Un incontro fortuito come racconta Mauro Filippi di Push. Lui e lo street artist comasco si conoscono ad una mostra fotografica in via dell’Alloro e, dopo aver scambiato due chiacchiere, il "graffitaro" porta Mauro a vedere il suo lavoro. PUSH entra a Borgo Vecchio, seppur con una certa diffidenza, e scopre uno"scrigno" di street art che non poteva essere lasciato morire nell'indifferenza della città.

Quei muri colorati dai bambini 

Così il nel settembre 2014 inizia la campagna di crowdfunding che, dopo 45 giorni, passando per un tam tam sui profili social e un video promozionale, si chiude l’8 novembre. Vengono raccolti 8.350 euro. Una risposta che arriva soprattutto dai palermitani e dai siciliani all’estero, forse spinti dalla nostalgia e dalla voglia di contribuire a migliorare la città da cui si sono dovuti separare. Ma i veri protagonisti sono loro, i bambini che hanno cominciato ad appropriarsi di quei muri vuoti e li hanno colorati come si fa con i pennarelli a scuola. E adesso li mostrano orgogliosi a chiunque passi di lì, come piccole guide di un museo o forse di un’esposizione all’aria aperta nel quartiere. Sono loro, con un bagaglio d’ingenua fantasia, a contribuire ai disegni di Ema Jons. Il Tartarugo, l’Ascesa degli Angeli Ribelli, Il Gatto al Guinzaglio, l’asinello che fa capolino dietro un fienile, il Caneporco, quei volti strani e colorati nelle saracinesche e quelle figure bizzarre o quasi mitologiche ma sempre coloratissime che si fanno largo tra le case grigie, le palazzine fatiscenti, le finestre sgangherate e le macerie. Guarda la fotogallery.

I più piccoli però sono anche il veicolo per raggiungere gli adulti. Allora come in una grande famiglia, Ema Jons ha iniziato a ricevere caffè, ad essere salutato da tutti quando arriva. C’è chi gli compra i colori e glieli porta o chi addirittura gli commissiona un disegno dentro casa o sui muri esterni, come quel proprietario di un’officina che adesso ha sul suo portone un ragazzo in vespa o una signora che gli ha chiesto una “madonnuzza” su una pietra.

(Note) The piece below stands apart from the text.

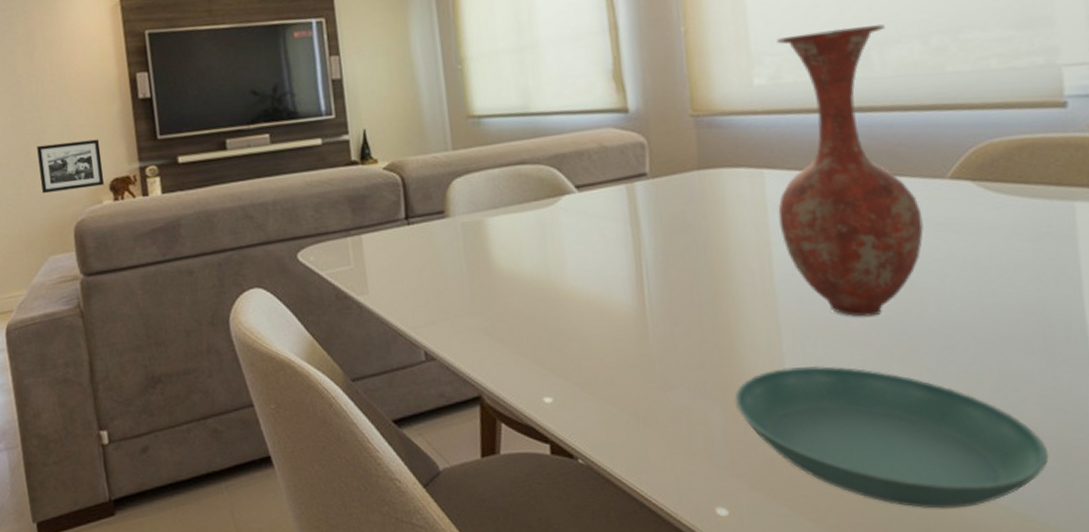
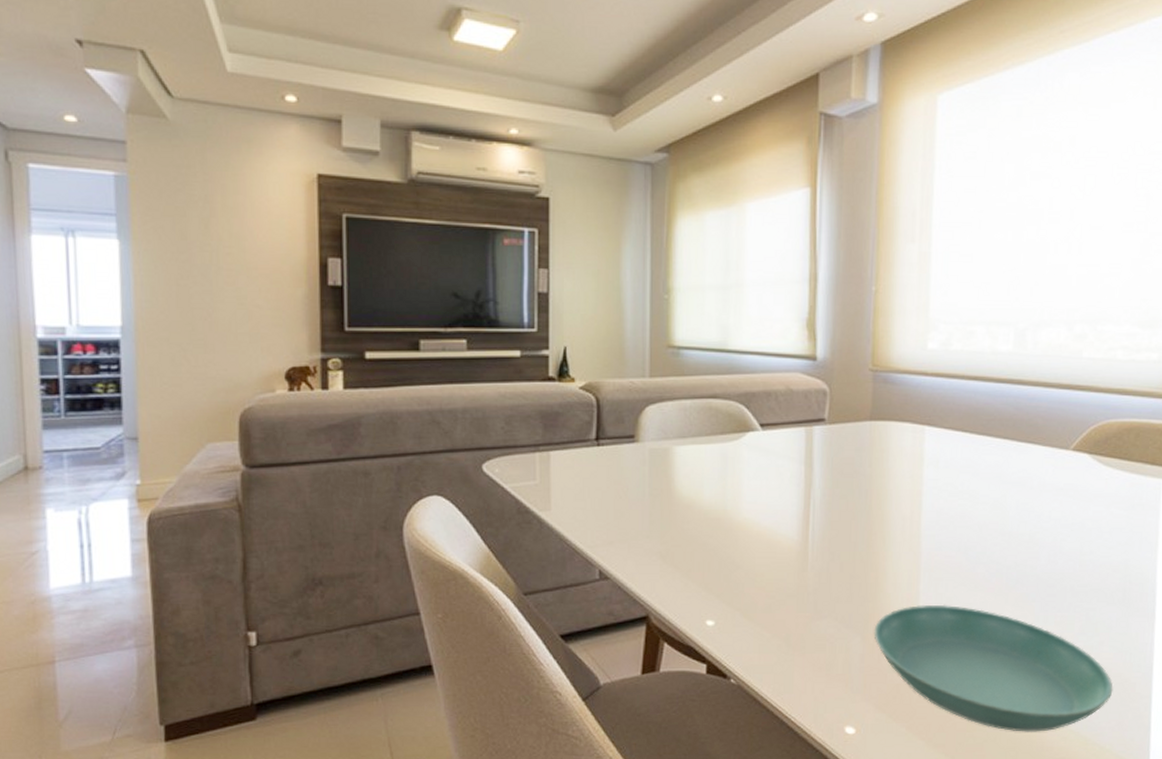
picture frame: present [37,139,105,194] -> none [204,322,280,375]
vase: present [777,24,924,317] -> none [931,306,1047,565]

La Street Art come riscatto sociale

E il progetto è cresciuto coinvolgendo due artisti, il viareggino Aris e l'abruzzese Alleg che sono riusciti a dare il loro contributo. Ma non è escluso che prima della fine ne vengano coinvolti altri. Intanto l’attenzione nazionale e internazionale si è accorta del Borgo, divenuto persino meta di visitatori e curiosi come quei 40 studenti di sociologia del corso di politiche urbane dell'Hogeschool di Rotterdam che, qualche settimana fa, si sono immersi per le vie del quartiere attirati dalla sua street art.

Una forma d'espressione moderna, spesso tacciata di essere fatta solo di "disegni sui muri" e di essersi imborghesita e istituzionalizzata, a Palermo diventa una grande occasione di riscatto sociale per un quartiere che rivive grazie ad essa, per dimostrare che esiste un’alternativa alla durezza della strada. A maggio, nel pieno della primavera, il progetto si concluderà con una mostra finale. Ma un piccolo scorcio della stagione dei colori sembra essere già arrivata anche a Borgo Vecchio. O semplicemente, come recita la facciata del frontone del Teatro Massimo, «l'arte rinnova i popoli e ne rivela la vita. Vano delle scene il diletto ove non miri a preparar l'avvenire».